# [EXERCISE DESCRIPTION]
In the listing, from the line with "大谷が3本目のホームランを打った瞬間…… 母か" through the line with "stérile, des environnements", swap "collyres" for "gouttes oculaires" and write those lines out with everything else unchanged. Leave out the pictures.

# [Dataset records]
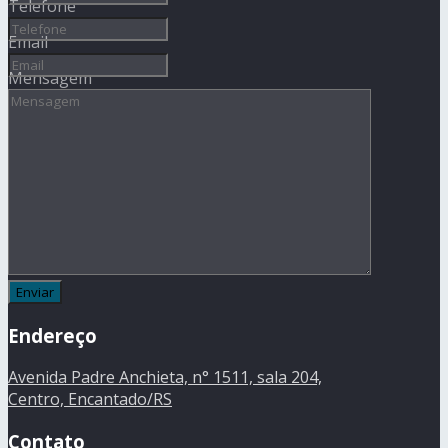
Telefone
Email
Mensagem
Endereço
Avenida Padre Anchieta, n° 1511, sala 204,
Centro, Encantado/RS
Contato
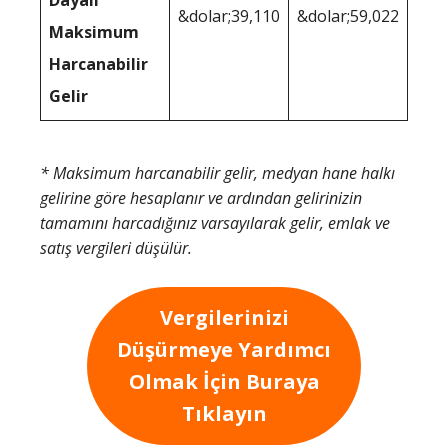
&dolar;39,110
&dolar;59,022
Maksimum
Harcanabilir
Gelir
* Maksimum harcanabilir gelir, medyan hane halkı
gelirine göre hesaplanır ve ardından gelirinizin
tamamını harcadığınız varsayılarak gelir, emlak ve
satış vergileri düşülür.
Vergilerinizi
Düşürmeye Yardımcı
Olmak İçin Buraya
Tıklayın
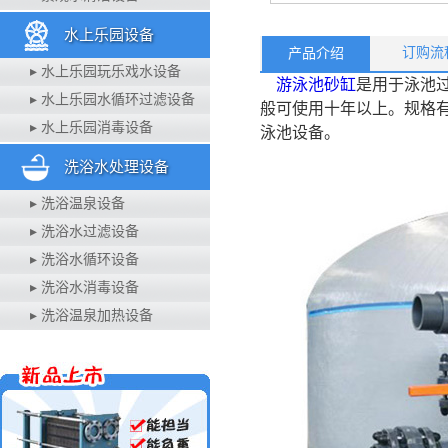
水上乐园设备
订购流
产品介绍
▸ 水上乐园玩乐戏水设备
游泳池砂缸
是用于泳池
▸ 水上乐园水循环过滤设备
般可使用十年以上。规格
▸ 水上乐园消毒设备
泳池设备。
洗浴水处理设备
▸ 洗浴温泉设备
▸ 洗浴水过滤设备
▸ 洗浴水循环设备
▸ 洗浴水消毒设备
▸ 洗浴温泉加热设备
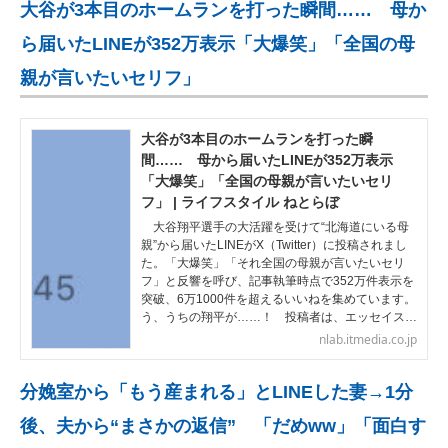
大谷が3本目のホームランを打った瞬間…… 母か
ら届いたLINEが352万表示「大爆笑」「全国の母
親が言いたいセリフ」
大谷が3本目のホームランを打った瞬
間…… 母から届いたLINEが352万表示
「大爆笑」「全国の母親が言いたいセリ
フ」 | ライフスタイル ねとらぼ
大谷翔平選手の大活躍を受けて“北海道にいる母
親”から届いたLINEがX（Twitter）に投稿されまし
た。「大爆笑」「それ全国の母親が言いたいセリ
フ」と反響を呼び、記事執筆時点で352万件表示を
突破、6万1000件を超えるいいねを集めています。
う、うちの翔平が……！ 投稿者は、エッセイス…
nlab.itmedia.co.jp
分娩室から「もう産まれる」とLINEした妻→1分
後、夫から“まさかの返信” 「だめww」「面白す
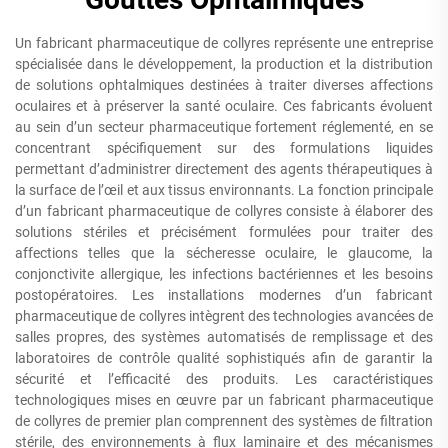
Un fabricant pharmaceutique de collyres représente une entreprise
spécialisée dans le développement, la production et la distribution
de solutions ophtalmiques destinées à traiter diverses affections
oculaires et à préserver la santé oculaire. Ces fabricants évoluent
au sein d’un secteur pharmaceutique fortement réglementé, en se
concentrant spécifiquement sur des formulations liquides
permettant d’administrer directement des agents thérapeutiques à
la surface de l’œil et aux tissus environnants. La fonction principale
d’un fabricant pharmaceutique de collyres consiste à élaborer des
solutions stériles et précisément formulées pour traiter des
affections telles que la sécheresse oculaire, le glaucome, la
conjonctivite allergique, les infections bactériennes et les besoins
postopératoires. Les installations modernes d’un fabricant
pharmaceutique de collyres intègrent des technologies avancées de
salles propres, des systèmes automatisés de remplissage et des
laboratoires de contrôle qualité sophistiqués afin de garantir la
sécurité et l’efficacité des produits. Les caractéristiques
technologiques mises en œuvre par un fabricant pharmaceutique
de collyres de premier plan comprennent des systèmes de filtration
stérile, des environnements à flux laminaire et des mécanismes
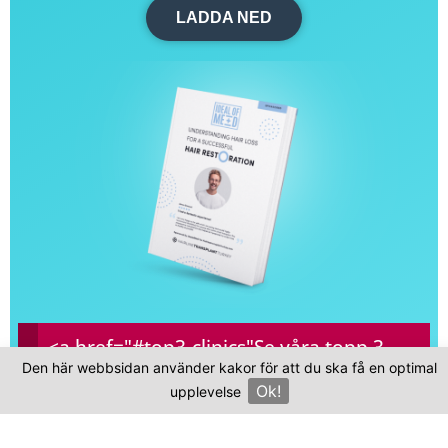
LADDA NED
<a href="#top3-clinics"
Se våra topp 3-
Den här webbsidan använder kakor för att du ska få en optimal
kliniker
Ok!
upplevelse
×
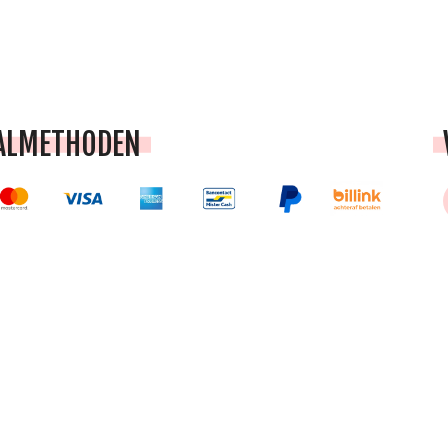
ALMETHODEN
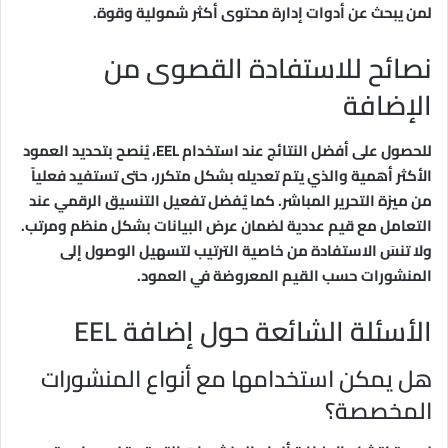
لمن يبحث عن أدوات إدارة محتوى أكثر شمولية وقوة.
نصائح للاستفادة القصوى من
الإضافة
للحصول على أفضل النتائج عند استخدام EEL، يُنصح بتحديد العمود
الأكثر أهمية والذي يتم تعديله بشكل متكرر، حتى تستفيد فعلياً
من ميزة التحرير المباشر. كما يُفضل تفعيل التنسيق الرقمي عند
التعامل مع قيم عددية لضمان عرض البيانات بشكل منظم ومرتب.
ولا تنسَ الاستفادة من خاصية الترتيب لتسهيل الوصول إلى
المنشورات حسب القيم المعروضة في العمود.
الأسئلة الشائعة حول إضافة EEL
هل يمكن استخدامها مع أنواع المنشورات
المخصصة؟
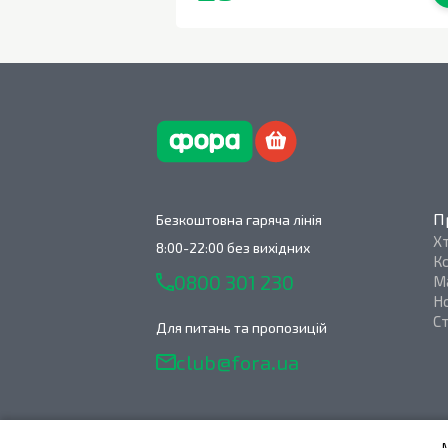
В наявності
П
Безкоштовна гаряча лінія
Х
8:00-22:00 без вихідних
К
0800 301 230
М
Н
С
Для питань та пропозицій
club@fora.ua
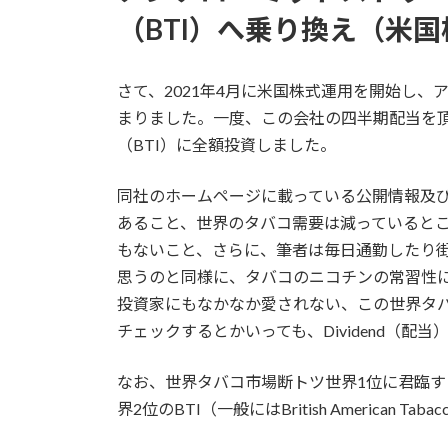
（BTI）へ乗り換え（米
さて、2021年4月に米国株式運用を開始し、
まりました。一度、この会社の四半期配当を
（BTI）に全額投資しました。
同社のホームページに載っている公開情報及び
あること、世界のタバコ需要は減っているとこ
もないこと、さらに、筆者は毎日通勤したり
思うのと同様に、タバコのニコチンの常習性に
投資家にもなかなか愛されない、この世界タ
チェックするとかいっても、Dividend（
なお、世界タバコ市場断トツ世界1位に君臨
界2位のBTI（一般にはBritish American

* * *

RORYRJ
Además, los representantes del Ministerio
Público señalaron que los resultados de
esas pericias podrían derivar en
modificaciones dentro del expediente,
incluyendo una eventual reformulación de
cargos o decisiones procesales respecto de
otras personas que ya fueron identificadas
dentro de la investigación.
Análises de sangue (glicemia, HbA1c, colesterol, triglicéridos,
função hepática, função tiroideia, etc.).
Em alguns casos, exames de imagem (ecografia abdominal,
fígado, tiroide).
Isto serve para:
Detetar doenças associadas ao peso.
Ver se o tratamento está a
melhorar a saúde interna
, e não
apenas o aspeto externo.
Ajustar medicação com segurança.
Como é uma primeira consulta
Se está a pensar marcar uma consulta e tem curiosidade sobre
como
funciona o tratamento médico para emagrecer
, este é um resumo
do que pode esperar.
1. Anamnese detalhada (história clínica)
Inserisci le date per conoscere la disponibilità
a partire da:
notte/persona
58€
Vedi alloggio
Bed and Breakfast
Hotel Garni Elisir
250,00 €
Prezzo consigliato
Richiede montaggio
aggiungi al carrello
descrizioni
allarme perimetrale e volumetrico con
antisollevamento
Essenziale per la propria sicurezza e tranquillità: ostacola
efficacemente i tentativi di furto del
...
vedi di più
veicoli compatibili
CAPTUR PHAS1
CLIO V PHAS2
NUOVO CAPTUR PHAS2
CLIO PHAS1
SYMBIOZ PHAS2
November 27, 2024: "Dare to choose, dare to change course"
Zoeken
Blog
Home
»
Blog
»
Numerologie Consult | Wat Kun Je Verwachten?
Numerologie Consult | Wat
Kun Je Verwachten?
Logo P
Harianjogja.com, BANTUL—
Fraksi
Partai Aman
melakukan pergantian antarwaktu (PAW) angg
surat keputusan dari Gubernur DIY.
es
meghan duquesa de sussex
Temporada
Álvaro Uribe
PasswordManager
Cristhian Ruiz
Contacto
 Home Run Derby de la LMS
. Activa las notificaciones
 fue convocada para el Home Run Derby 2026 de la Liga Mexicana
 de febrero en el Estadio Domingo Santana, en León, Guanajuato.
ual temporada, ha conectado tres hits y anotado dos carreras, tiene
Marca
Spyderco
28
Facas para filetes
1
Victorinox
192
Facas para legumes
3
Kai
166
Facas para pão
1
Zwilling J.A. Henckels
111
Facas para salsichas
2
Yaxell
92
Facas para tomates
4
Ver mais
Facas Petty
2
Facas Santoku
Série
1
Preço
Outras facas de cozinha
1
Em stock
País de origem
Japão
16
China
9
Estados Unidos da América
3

# [THE COMPLETED TASK]
大谷が3本目のホームランを打った瞬間…… 母か
ら届いたLINEが352万表示「大爆笑」「全国の母
親が言いたいセリフ」
大谷が3本目のホームランを打った瞬
間…… 母から届いたLINEが352万表示
「大爆笑」「全国の母親が言いたいセリ
フ」 | ライフスタイル ねとらぼ
大谷翔平選手の大活躍を受けて“北海道にいる母
親”から届いたLINEがX（Twitter）に投稿されまし
た。「大爆笑」「それ全国の母親が言いたいセリ
フ」と反響を呼び、記事執筆時点で352万件表示を
突破、6万1000件を超えるいいねを集めています。
う、うちの翔平が……！ 投稿者は、エッセイス…
nlab.itmedia.co.jp
分娩室から「もう産まれる」とLINEした妻→1分
後、夫から“まさかの返信” 「だめww」「面白す
Un fabricant pharmaceutique de gouttes oculaires représente une entreprise
spécialisée dans le développement, la production et la distribution
de solutions ophtalmiques destinées à traiter diverses affections
oculaires et à préserver la santé oculaire. Ces fabricants évoluent
au sein d’un secteur pharmaceutique fortement réglementé, en se
concentrant spécifiquement sur des formulations liquides
permettant d’administrer directement des agents thérapeutiques à
la surface de l’œil et aux tissus environnants. La fonction principale
d’un fabricant pharmaceutique de gouttes oculaires consiste à élaborer des
solutions stériles et précisément formulées pour traiter des
affections telles que la sécheresse oculaire, le glaucome, la
conjonctivite allergique, les infections bactériennes et les besoins
postopératoires. Les installations modernes d’un fabricant
pharmaceutique de gouttes oculaires intègrent des technologies avancées de
salles propres, des systèmes automatisés de remplissage et des
laboratoires de contrôle qualité sophistiqués afin de garantir la
sécurité et l’efficacité des produits. Les caractéristiques
technologiques mises en œuvre par un fabricant pharmaceutique
de gouttes oculaires de premier plan comprennent des systèmes de filtration
stérile, des environnements à flux laminaire et des mécanismes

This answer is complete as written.